Since just over a week after the 2016 election, Sleeping Giants used its Facebook and Twitter accounts to call out hundreds of brands that placed ads on the site once managed by Steve Bannon, former chief strategist for President Donald Trump.
In a March 2017 interview with Adweek, a Sleeping Giants spokesperson stated that more than 1,600 brands had agreed to pull their ads from Breitbart; according to later estimates, the vast majority of the site’s advertisers eventually followed suit, and an alphabetized list of brands currently numbers nearly 3,900.
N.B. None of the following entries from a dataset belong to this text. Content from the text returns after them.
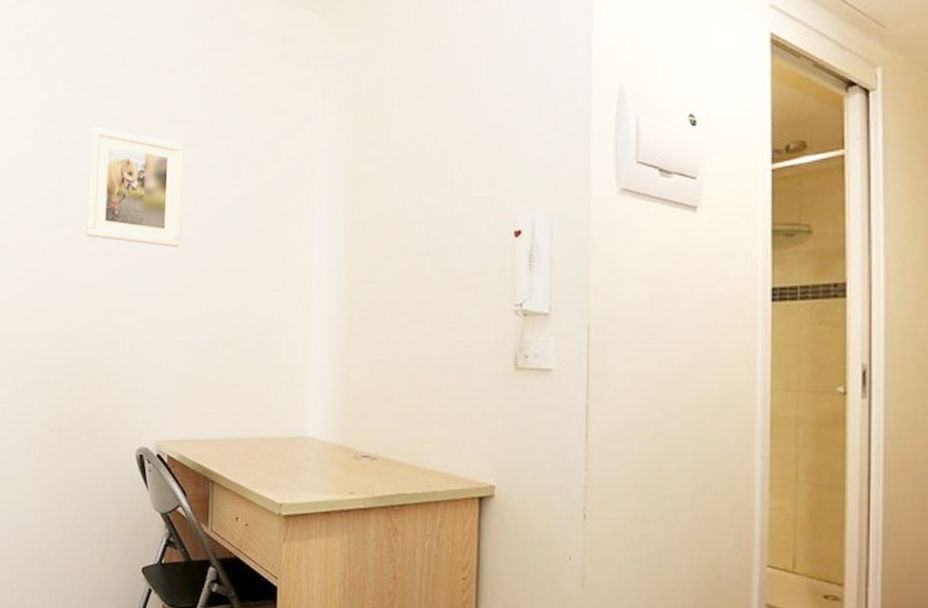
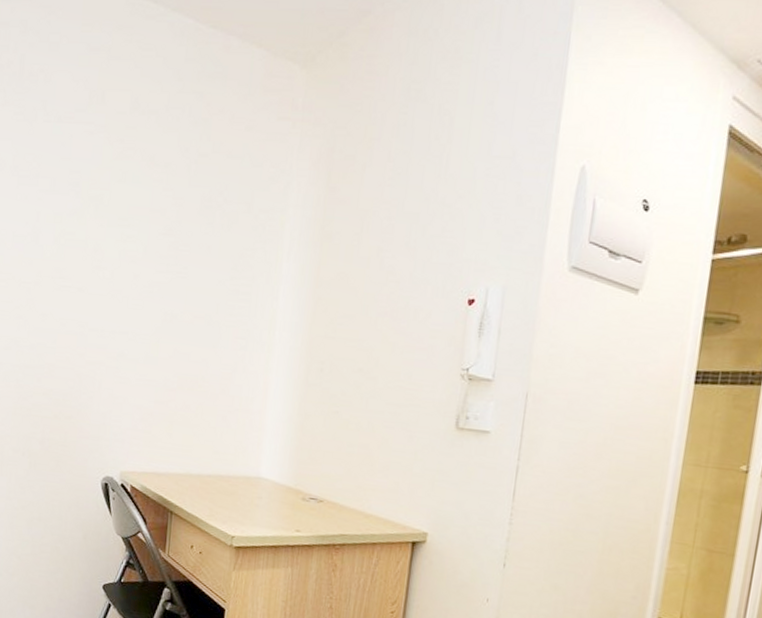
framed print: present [86,126,185,247] -> none [61,162,161,289]

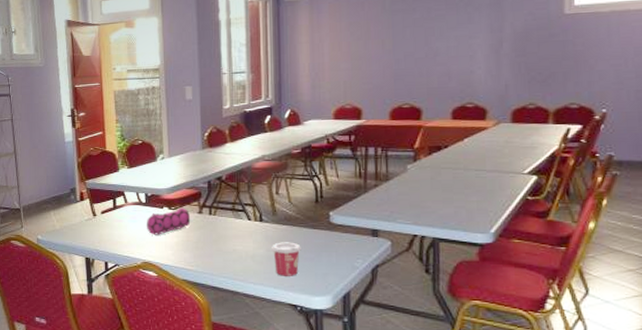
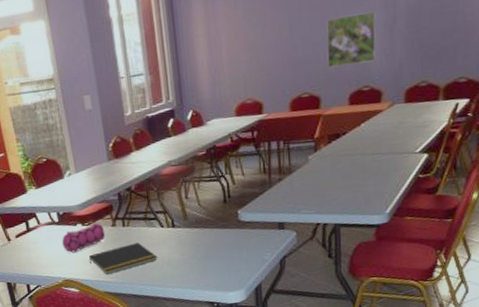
notepad: none [171,233,242,261] -> present [89,243,158,274]
cup: present [272,242,301,276] -> none [186,243,214,277]
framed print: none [430,34,481,82] -> present [326,11,376,68]

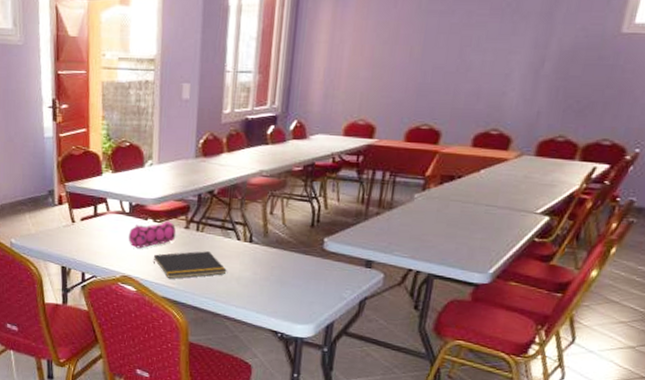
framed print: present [326,11,376,68] -> none [456,48,523,104]

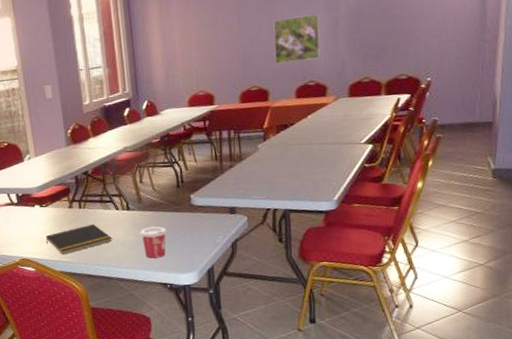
pencil case: present [129,220,177,249] -> none [20,204,62,233]
cup: none [258,266,290,302] -> present [140,226,167,259]
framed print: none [456,48,523,104] -> present [273,14,320,64]

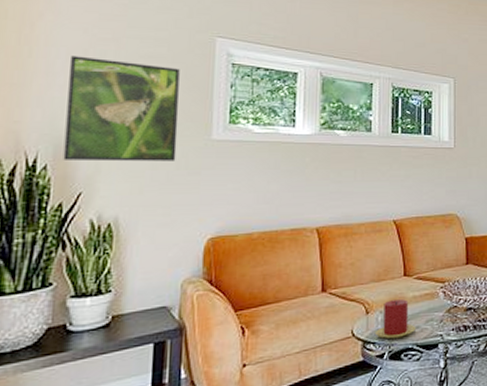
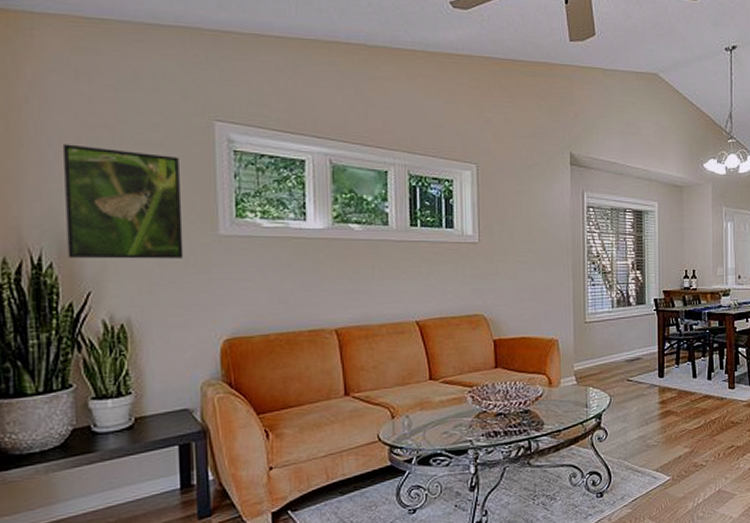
candle: present [376,299,416,339] -> none [402,404,444,444]

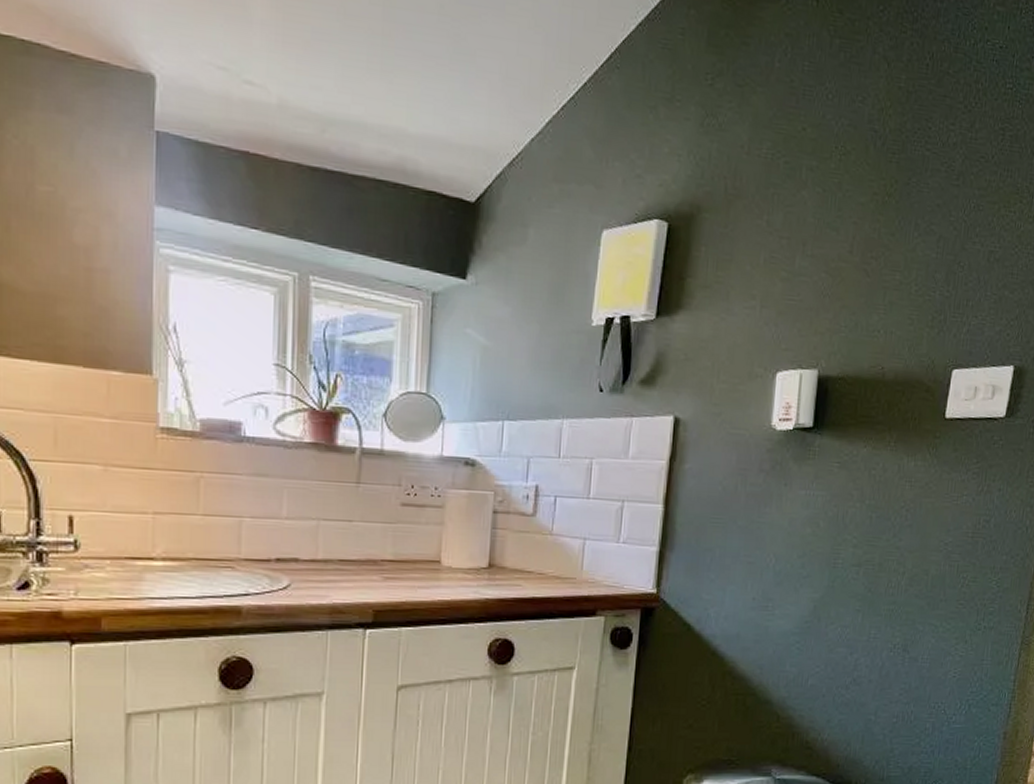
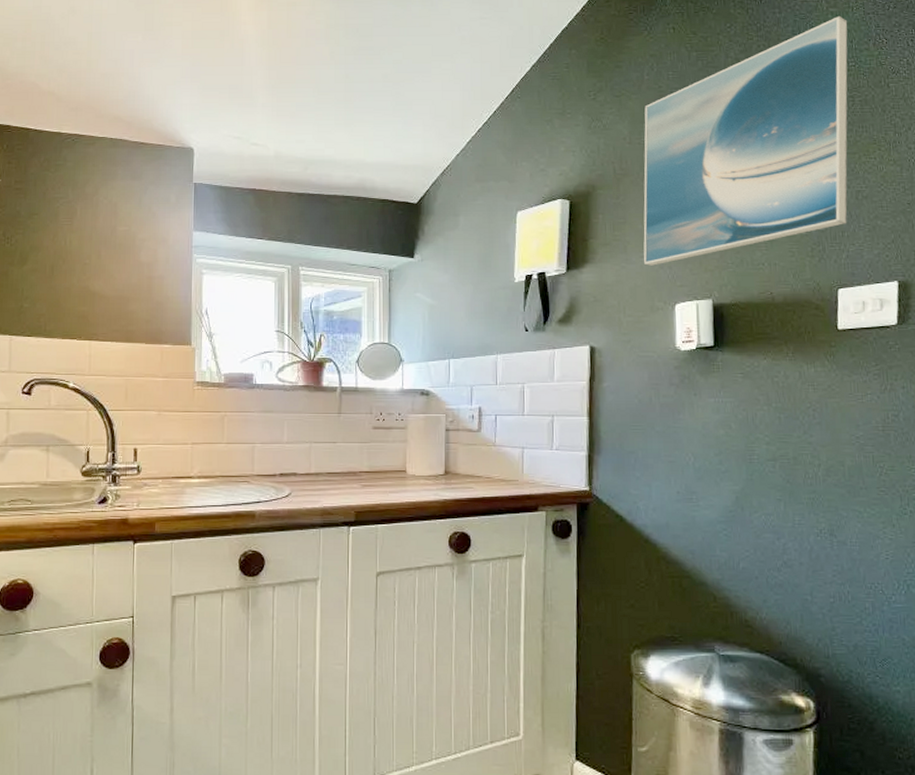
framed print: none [748,18,1014,321] -> present [643,15,848,266]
The group also targeted the advertising partners of Fox News host Laura Ingraham after she mocked David Hogg, who has become the de facto spokesperson for victims of February’s mass shooting at Marjory Stoneman Douglas High School in Florida.
Working primarily from a subsequent Mother Jones interview with a Sleeping Giants spokesperson, who appears to be Rivitz, as well as the social media accounts of individuals who mentioned Sleeping Giants in its earliest stages, The Daily Caller identified him as the founder of the group. It also listed the names of his wife and Wieden+Kennedy Portland group planning director Britton Taylor, SG’s only other publicly confirmed member.
Sleeping Giants later issued statements on Twitter and Facebook confirming Rivitz’s status.
Rivitz spent more than a decade in the agency world before going freelance along with art director Tyler Magnusson. The two have collectively worked on projects for Wieden+Kennedy, GS&P and BBDO New York, among other prominent agencies.
While Rivitz deleted the duo’s homepage as well as his personal social media accounts, Sleeping Giants has continued to post since the story went live. As in the past, its tweets have both called out brands advertising on Breitbart and engaged with detractors.
In at least one instance, the account steered critics away from agencies and brands that had previously worked with the two creatives.
Sleeping Giants told Adweek last year that its ultimate goal was to “make bigotry less profitable” while adding “we have a long road ahead of us.” The spokesperson said that, upon visiting Breitbart for the first time after Trump’s election, he or she was shocked to encounter “outright sexism, racism, homophobia and xenophobia … masquerading as real news.”
Since its launch, Sleeping Giants has also spawned a collection of affiliated Twitter accounts based in other countries.
The primary account did not respond to a request for comment today. A Wieden+Kennedy spokesperson declined to comment.